Wednesday, February 28, 2007

Condescending Religious Talk

Over at Faith in Public Life.org, they have reprinted this article from Paul Campos of the Scripps-Howards news agency, and a law professor at the University of Colorado. The title of the column intrigued me - "Why there are almost no genuine atheists" - as I have known several genuine atheists, some with serious religion issues, some more cheery and nonchalant. Reading the column, which I would recommend if for no other reason than to be amazed that someone with such poor reasoning and writing skills is a lawyer, law professor, and columnist, provides a glimpse into one of the most annoying traits among those who seek to defend "religion" in the public sphere. Starting with Mitt Romney's recent statement about needing "a person of faith" in the White House, and poll data suggesting it would be easier to put a camel through the eye of a needle than to elect an atheist President of the United States, Campos goes on to assert that this information is irrelevant because atheism - as he defines it, to which we shall repair in a moment - is almost non-existent. Thus, it would seem, the atheist candidate pool being slim as it is, we need not worry ourselves over much about such obvious bigotry.

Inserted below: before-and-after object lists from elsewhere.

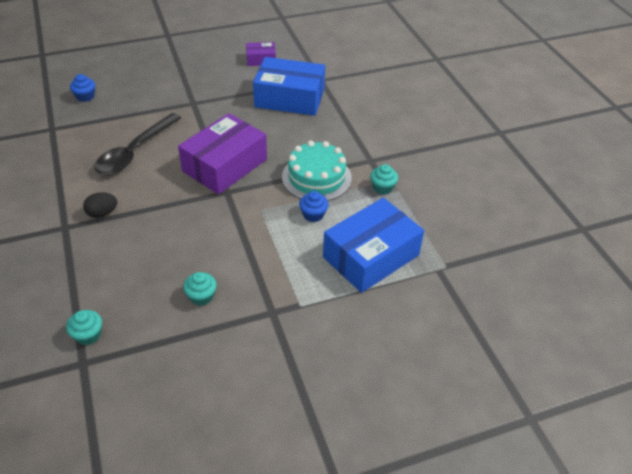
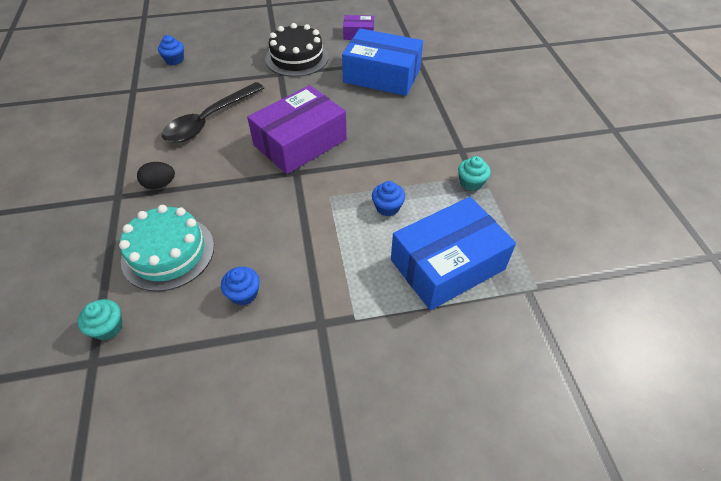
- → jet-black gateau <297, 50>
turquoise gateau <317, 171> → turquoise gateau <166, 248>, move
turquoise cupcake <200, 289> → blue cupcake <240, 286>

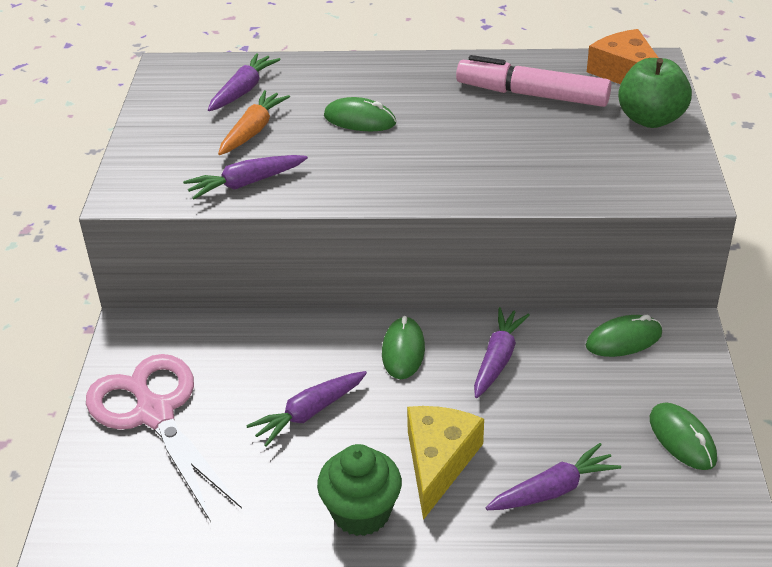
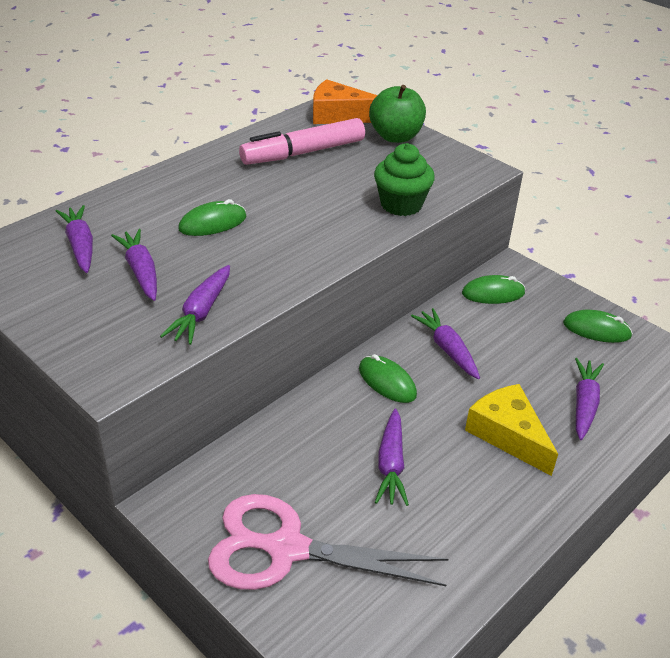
emerald cupcake <359, 490> → emerald cupcake <404, 179>, move
orange-coloured root vegetable <254, 122> → violet root vegetable <134, 265>
emerald mouse <624, 336> → emerald mouse <493, 289>, 60 degrees clockwise

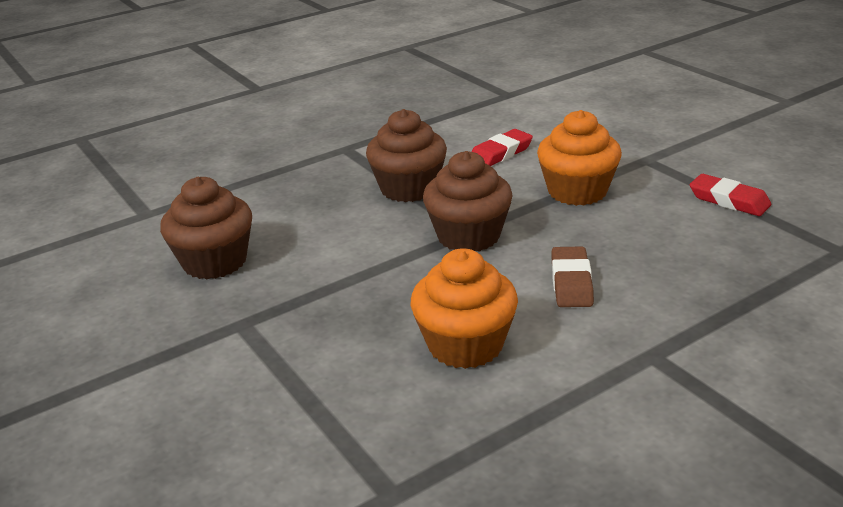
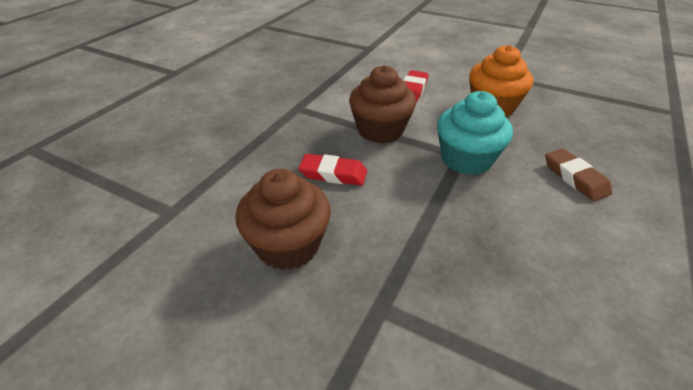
orange-coloured cupcake <464, 308> → -
red pencil eraser <730, 195> → red pencil eraser <333, 170>, move
brown cupcake <468, 201> → turquoise cupcake <475, 133>

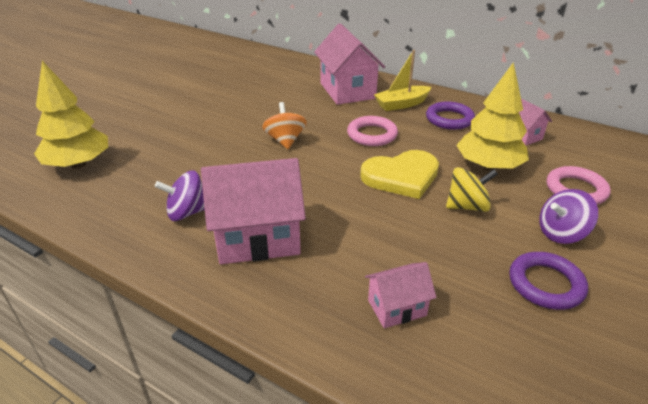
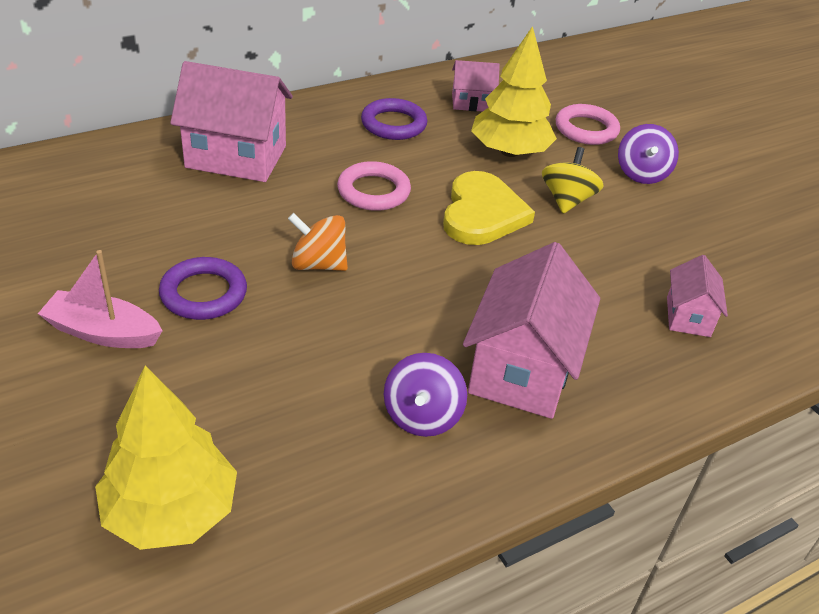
golden toy boat <403, 80> → -
- → pink toy boat <100, 299>
violet torus <548, 281> → violet torus <203, 288>, move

What Campos means when he speaks of atheism is (and I kid you not) a sense of some transcendent anchor or ground for a moral order. He even sites Edmund Wilson as "proof" that self-avowed atheists are actually hedging their bets by appealing to certain ethical norms between believers and non-believers. While my own take on Christianity is a deep sense of the centrality of a communal ethic, based upon the sacrifice of Jesus, given hope and new life through the resurrection, I would never claim that my view of ethics or morality is either exhaustive or exclusive. Bertrand Russell, John Stuart Mill, Richard Rorty, and Isaiah Berlin were and are highly concerned with the moral life. Each of them, in their own way, has worked toward understanding what it takes to live out a moral code, to live together as fellow human beings. Each of them, also, are quite cheerfully (or, in Russell's case, hostilely) atheist. I am not necessarily pushing any of these, or other, philosopher's points of view; I am saying that even a cursory understanding of contemporary thought could actually lead one to make a counter-argument to Campos.

More to the point, should one consider only the demands of the moral life as necessitating a belief in a transcendent order rooted in what can be called, for lack of a better word, "god" or "God", that is a thin reed to which to cling. This is exactly the kind of fuzzy, hazy nonsense I find so distasteful; by ignoring the real specifics of genuine religious and theological thought, not just in Christianity, but in any religion one could name, for some transcendent common denominator that can link us all back together in one big, happy, religious whole, we lose touch with the true diversity of human religious thought, and the problems, challenges, limits, and possibilities such thought offers us. To say that, in effect, Wilson isn't an atheist because he believes that we need to work to salvage our common humanity from a variety of threats to its existence isn't just wrong; it's silly, shallow, and offers non-sequiturs and anecdotes as arguments.

I am as deeply suspicious of people who want to salvage "god" from the ashes of contemporary atheist discourse as I am of atheists like Sam Harris and Richard Dawkins who would demand we leave religion behind us as so much adolescent baggage. Neither one deals with the realities we face, or offers helpful ways of working within that reality; it offers, instead, comfort and (in the case of Harris and Dawkins) publicity to those who print such nonsense. There are many atheists among us; we need to listen to what they say, and not be condescending to them, insisting that we know what they are really saying because we know that there is no moral order without "god".